* _Assigned task_
Your job is to transcribe all the records that follow, excluding any pictures.

------ Information shown

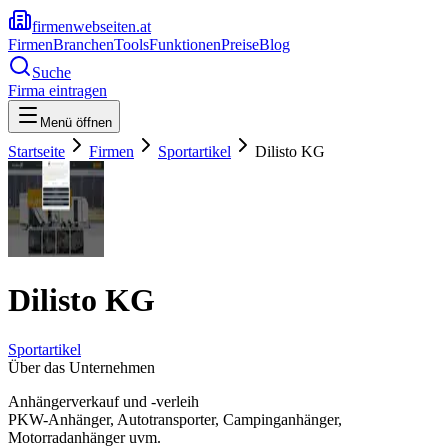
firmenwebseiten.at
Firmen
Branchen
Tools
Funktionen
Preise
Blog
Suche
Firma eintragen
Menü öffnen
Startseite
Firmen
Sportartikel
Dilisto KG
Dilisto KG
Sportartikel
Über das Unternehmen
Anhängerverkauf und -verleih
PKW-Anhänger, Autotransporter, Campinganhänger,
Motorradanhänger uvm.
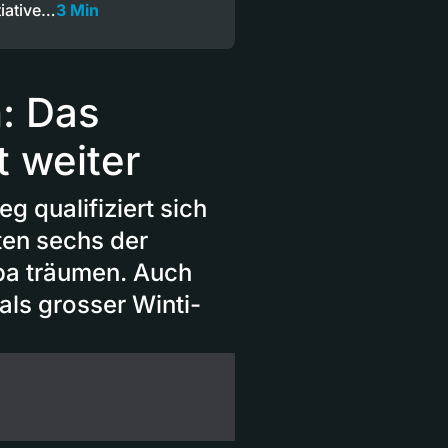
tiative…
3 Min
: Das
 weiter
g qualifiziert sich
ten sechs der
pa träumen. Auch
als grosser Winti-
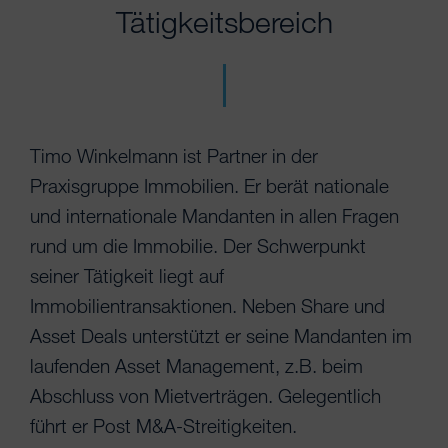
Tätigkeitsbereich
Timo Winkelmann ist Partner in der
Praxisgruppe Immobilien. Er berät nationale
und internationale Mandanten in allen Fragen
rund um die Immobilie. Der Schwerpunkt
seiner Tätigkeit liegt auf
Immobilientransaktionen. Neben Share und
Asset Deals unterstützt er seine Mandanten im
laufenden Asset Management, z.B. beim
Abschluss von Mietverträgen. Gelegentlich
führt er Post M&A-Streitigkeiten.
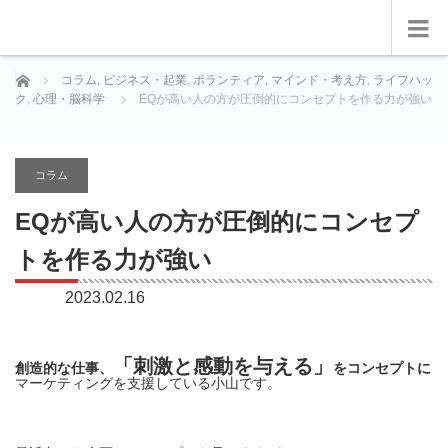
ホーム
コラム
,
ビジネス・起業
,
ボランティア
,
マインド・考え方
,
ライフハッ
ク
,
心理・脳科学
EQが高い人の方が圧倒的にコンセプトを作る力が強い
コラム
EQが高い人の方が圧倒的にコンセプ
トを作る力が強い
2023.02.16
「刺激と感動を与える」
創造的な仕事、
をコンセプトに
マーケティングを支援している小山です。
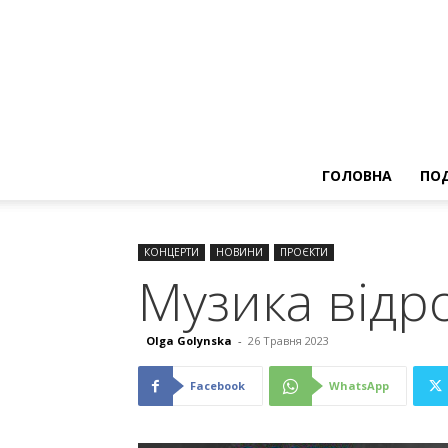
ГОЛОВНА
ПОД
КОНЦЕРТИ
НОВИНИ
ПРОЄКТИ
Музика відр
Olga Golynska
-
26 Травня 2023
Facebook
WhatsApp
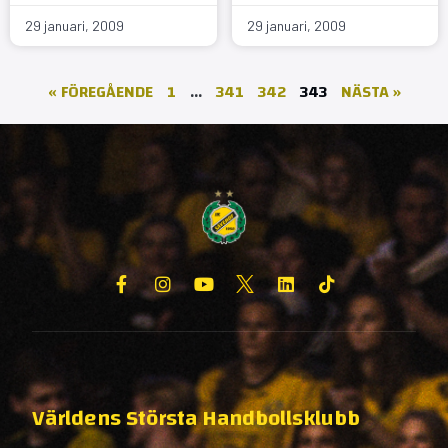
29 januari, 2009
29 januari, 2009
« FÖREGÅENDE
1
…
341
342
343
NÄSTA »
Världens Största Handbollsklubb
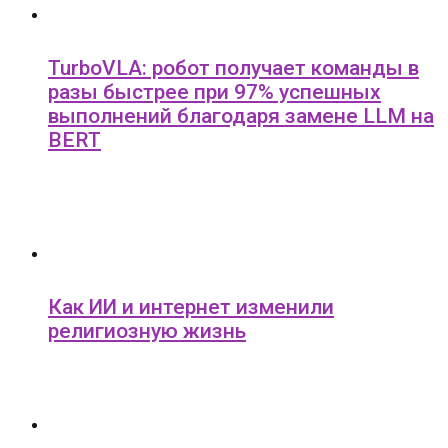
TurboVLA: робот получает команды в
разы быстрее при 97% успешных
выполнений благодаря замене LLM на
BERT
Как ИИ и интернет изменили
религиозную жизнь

------------

* _Answer below_
firmenwebseiten.at
Firmen
Branchen
Tools
Funktionen
Preise
Blog
Suche
Firma eintragen
Menü öffnen
Startseite
Firmen
Sportartikel
Dilisto KG
Dilisto KG
Sportartikel
Über das Unternehmen
Anhängerverkauf und -verleih
PKW-Anhänger, Autotransporter, Campinganhänger,
Motorradanhänger uvm.
tiative…
3 Min
: Das
 weiter
g qualifiziert sich
ten sechs der
pa träumen. Auch
als grosser Winti-
Tätigkeitsbereich
Timo Winkelmann ist Partner in der
Praxisgruppe Immobilien. Er berät nationale
und internationale Mandanten in allen Fragen
rund um die Immobilie. Der Schwerpunkt
seiner Tätigkeit liegt auf
Immobilientransaktionen. Neben Share und
Asset Deals unterstützt er seine Mandanten im
laufenden Asset Management, z.B. beim
Abschluss von Mietverträgen. Gelegentlich
führt er Post M&A-Streitigkeiten.
ホーム
コラム
,
ビジネス・起業
,
ボランティア
,
マインド・考え方
,
ライフハッ
ク
,
心理・脳科学
EQが高い人の方が圧倒的にコンセプトを作る力が強い
コラム
EQが高い人の方が圧倒的にコンセプ
トを作る力が強い
2023.02.16
「刺激と感動を与える」
創造的な仕事、
をコンセプトに
マーケティングを支援している小山です。
ГОЛОВНА
ПОД
КОНЦЕРТИ
НОВИНИ
ПРОЄКТИ
Музика відр
Olga Golynska
-
26 Травня 2023
Facebook
WhatsApp
29 januari, 2009
29 januari, 2009
« FÖREGÅENDE
1
…
341
342
343
NÄSTA »
Världens Största Handbollsklubb
TurboVLA: робот получает команды в
разы быстрее при 97% успешных
выполнений благодаря замене LLM на
BERT
Как ИИ и интернет изменили
религиозную жизнь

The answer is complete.